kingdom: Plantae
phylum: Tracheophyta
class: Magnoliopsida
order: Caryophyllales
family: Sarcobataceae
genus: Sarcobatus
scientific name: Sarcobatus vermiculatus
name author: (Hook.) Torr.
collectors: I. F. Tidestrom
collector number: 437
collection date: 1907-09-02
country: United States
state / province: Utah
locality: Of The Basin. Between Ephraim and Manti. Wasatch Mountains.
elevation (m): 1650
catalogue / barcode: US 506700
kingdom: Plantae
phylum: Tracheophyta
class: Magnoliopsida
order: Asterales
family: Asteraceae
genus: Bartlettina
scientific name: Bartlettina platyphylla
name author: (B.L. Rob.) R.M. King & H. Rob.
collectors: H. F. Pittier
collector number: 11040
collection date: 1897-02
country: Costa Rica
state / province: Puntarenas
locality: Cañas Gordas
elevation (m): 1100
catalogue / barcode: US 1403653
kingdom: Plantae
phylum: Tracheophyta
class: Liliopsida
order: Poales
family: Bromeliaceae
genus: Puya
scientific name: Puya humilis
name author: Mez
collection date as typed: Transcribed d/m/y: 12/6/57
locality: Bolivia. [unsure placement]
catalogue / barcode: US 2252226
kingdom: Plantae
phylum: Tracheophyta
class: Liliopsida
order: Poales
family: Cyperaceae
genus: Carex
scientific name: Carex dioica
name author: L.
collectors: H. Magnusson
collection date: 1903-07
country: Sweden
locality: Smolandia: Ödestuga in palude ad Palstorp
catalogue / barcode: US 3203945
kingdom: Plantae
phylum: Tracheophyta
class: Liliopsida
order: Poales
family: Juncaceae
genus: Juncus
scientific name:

_ _ _

### Task goal:
Print every line of the material above without changing anything.

### Response to the exercise:
kingdom: Plantae
phylum: Tracheophyta
class: Magnoliopsida
order: Caryophyllales
family: Sarcobataceae
genus: Sarcobatus
scientific name: Sarcobatus vermiculatus
name author: (Hook.) Torr.
collectors: I. F. Tidestrom
collector number: 437
collection date: 1907-09-02
country: United States
state / province: Utah
locality: Of The Basin. Between Ephraim and Manti. Wasatch Mountains.
elevation (m): 1650
catalogue / barcode: US 506700
kingdom: Plantae
phylum: Tracheophyta
class: Magnoliopsida
order: Asterales
family: Asteraceae
genus: Bartlettina
scientific name: Bartlettina platyphylla
name author: (B.L. Rob.) R.M. King & H. Rob.
collectors: H. F. Pittier
collector number: 11040
collection date: 1897-02
country: Costa Rica
state / province: Puntarenas
locality: Cañas Gordas
elevation (m): 1100
catalogue / barcode: US 1403653
kingdom: Plantae
phylum: Tracheophyta
class: Liliopsida
order: Poales
family: Bromeliaceae
genus: Puya
scientific name: Puya humilis
name author: Mez
collection date as typed: Transcribed d/m/y: 12/6/57
locality: Bolivia. [unsure placement]
catalogue / barcode: US 2252226
kingdom: Plantae
phylum: Tracheophyta
class: Liliopsida
order: Poales
family: Cyperaceae
genus: Carex
scientific name: Carex dioica
name author: L.
collectors: H. Magnusson
collection date: 1903-07
country: Sweden
locality: Smolandia: Ödestuga in palude ad Palstorp
catalogue / barcode: US 3203945
kingdom: Plantae
phylum: Tracheophyta
class: Liliopsida
order: Poales
family: Juncaceae
genus: Juncus
scientific name:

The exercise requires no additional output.